## Task prompt
Output must consist only of the lines of the material below from the one with "plate: present [586,512,650,537]" through the one with "bucket: none [1146,276,1296,405]", each reproduced exactly; no pictures belong in it.

(Supplied data Opens)

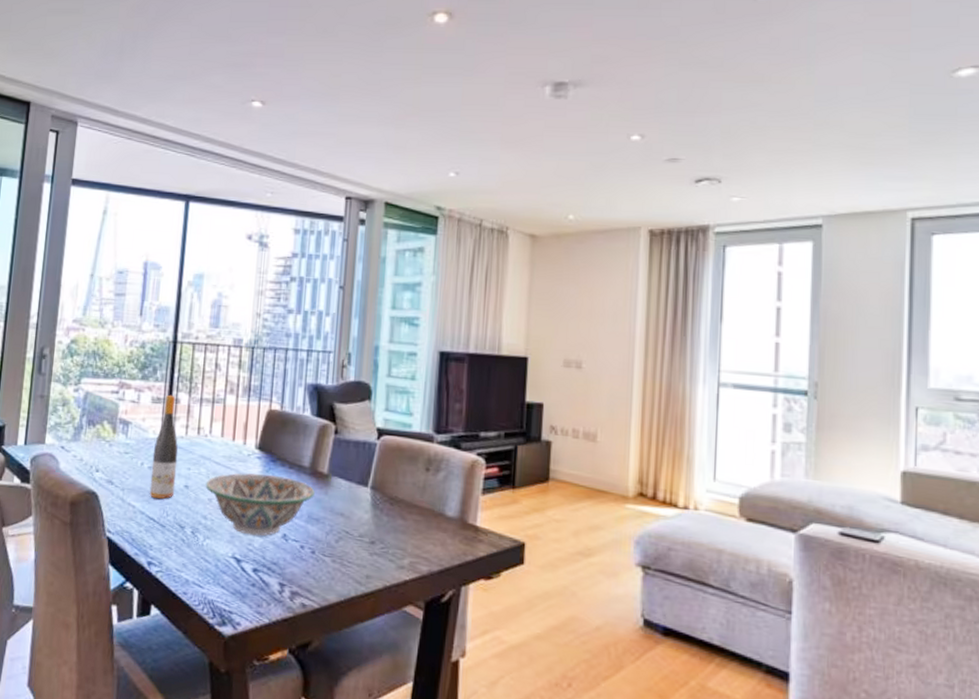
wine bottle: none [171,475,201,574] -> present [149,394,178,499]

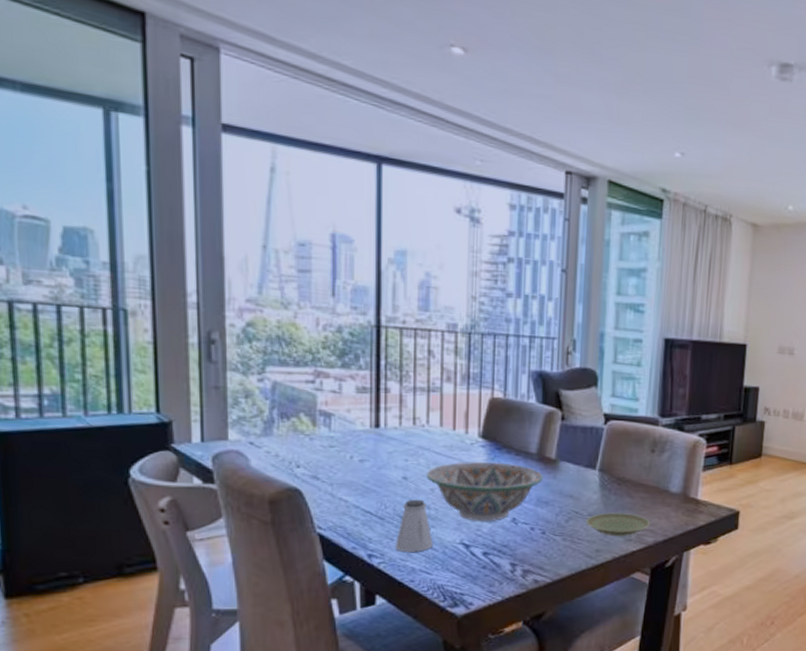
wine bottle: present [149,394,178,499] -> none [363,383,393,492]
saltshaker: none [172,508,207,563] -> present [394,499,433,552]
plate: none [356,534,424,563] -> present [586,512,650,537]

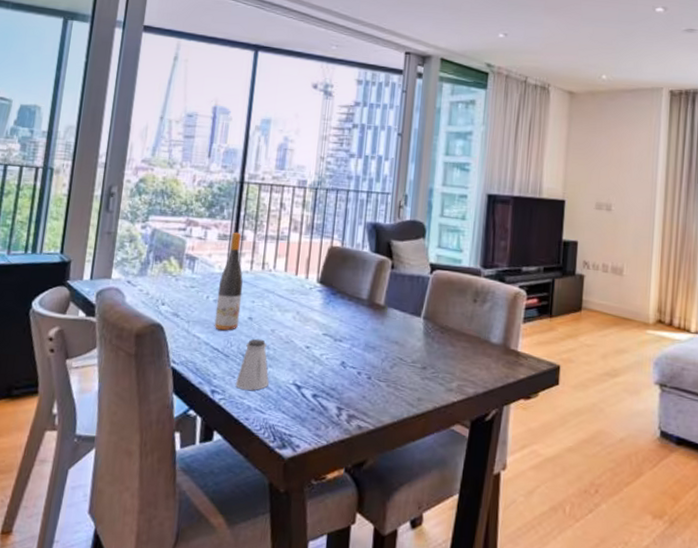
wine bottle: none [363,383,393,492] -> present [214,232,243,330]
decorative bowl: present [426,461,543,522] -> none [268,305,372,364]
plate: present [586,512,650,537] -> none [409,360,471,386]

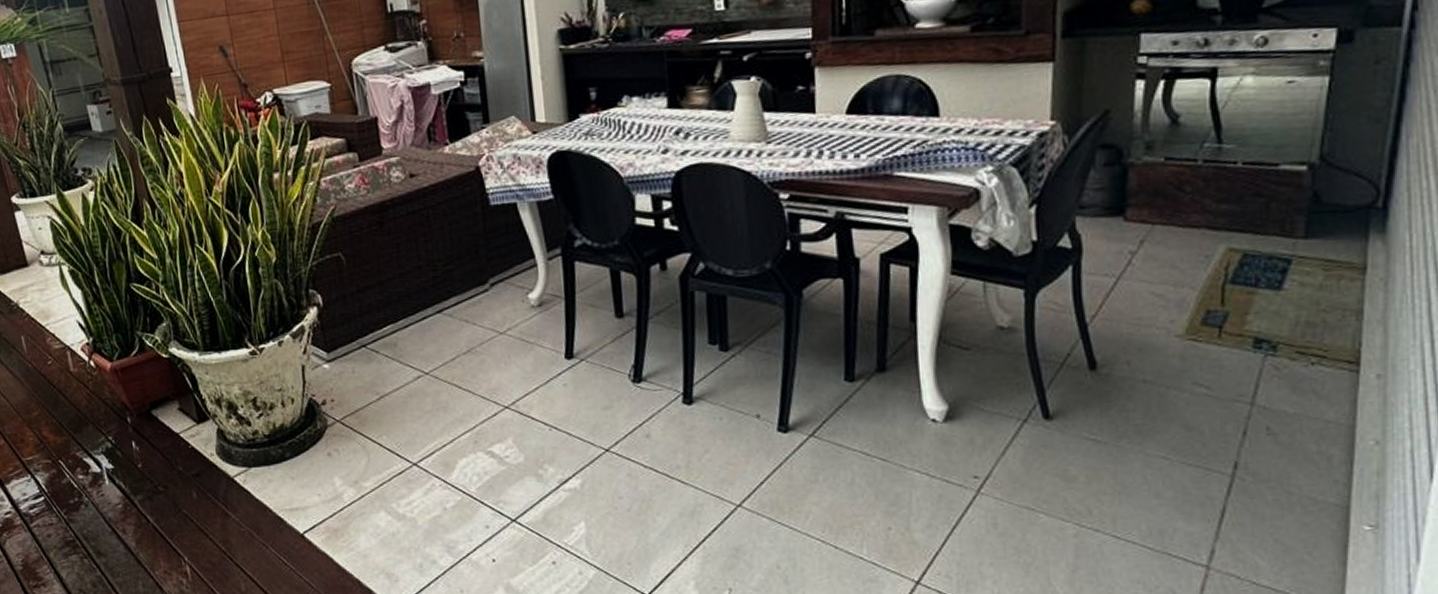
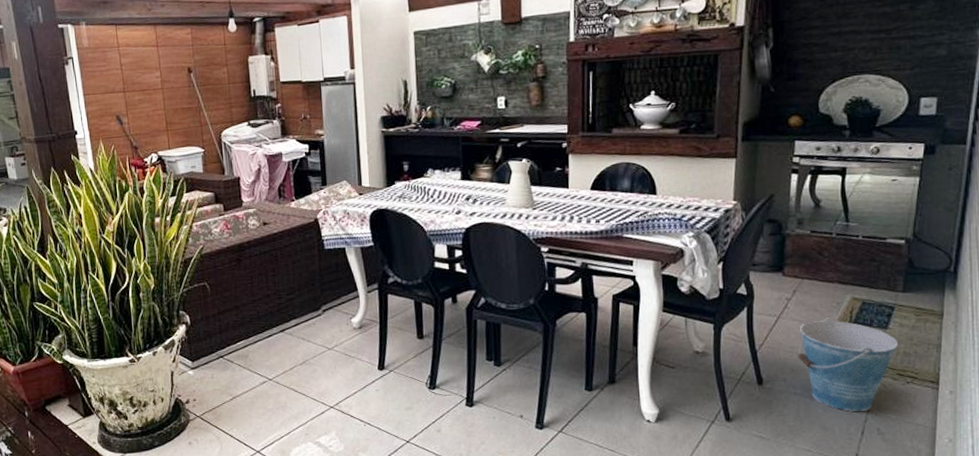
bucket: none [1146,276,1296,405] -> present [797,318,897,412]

(Supplied data Closes)
(Supplied data Opens)

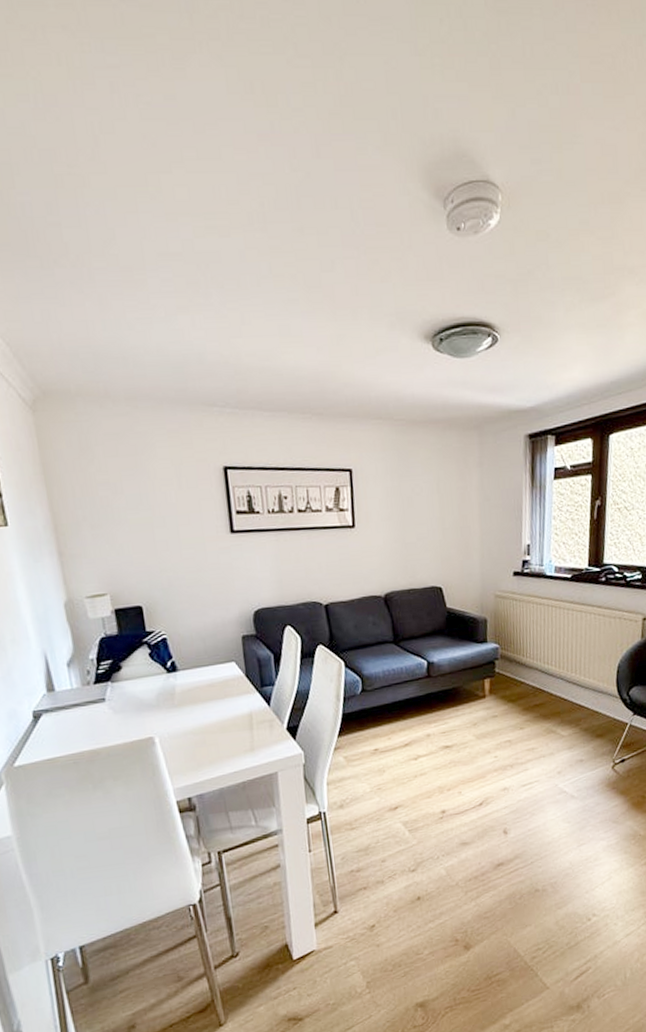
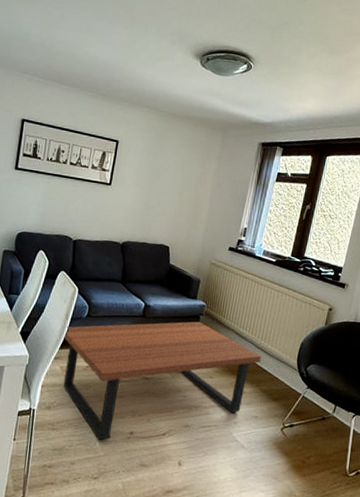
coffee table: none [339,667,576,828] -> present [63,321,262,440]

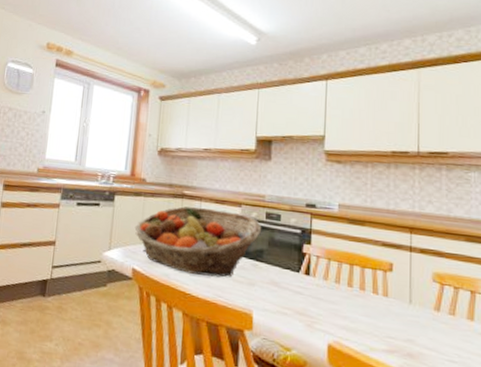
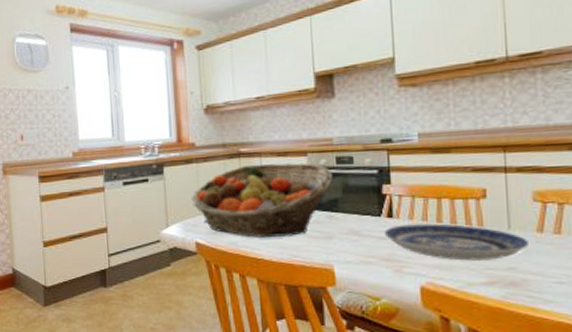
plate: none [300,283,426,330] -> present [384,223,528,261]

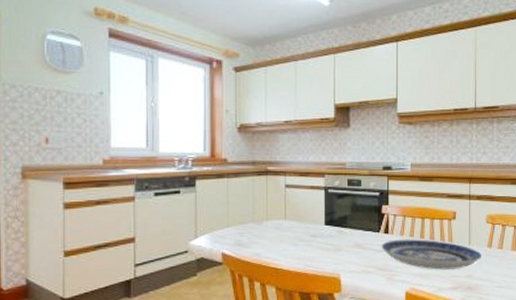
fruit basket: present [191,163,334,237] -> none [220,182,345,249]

(Supplied data Closes)

## Answer below
plate: present [586,512,650,537] -> none [409,360,471,386]

bucket: none [1146,276,1296,405] -> present [797,318,897,412]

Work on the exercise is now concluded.